*** DATA UNDER STUDY ***
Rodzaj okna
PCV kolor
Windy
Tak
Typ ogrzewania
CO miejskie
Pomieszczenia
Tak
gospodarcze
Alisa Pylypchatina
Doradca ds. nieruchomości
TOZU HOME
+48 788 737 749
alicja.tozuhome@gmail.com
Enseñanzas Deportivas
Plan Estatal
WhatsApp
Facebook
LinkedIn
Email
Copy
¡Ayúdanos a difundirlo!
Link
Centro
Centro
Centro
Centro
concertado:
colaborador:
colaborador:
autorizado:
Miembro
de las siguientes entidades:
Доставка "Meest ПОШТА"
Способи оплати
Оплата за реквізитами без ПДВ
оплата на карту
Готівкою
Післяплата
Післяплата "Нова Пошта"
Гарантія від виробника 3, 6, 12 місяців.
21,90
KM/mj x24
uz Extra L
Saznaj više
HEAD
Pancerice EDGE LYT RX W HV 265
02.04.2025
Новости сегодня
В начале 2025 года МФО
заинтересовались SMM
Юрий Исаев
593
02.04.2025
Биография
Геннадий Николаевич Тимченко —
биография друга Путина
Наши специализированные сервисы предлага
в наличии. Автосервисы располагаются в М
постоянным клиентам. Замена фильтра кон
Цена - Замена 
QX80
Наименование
***
Whatever lies between the line containing "оплата на карту" and the final line above, both included, must be returned exactly.

◆ ANSWER TO THE PROBLEM
оплата на карту
Готівкою
Післяплата
Післяплата "Нова Пошта"
Гарантія від виробника 3, 6, 12 місяців.
21,90
KM/mj x24
uz Extra L
Saznaj više
HEAD
Pancerice EDGE LYT RX W HV 265
02.04.2025
Новости сегодня
В начале 2025 года МФО
заинтересовались SMM
Юрий Исаев
593
02.04.2025
Биография
Геннадий Николаевич Тимченко —
биография друга Путина
Наши специализированные сервисы предлага
в наличии. Автосервисы располагаются в М
постоянным клиентам. Замена фильтра кон
Цена - Замена 
QX80
Наименование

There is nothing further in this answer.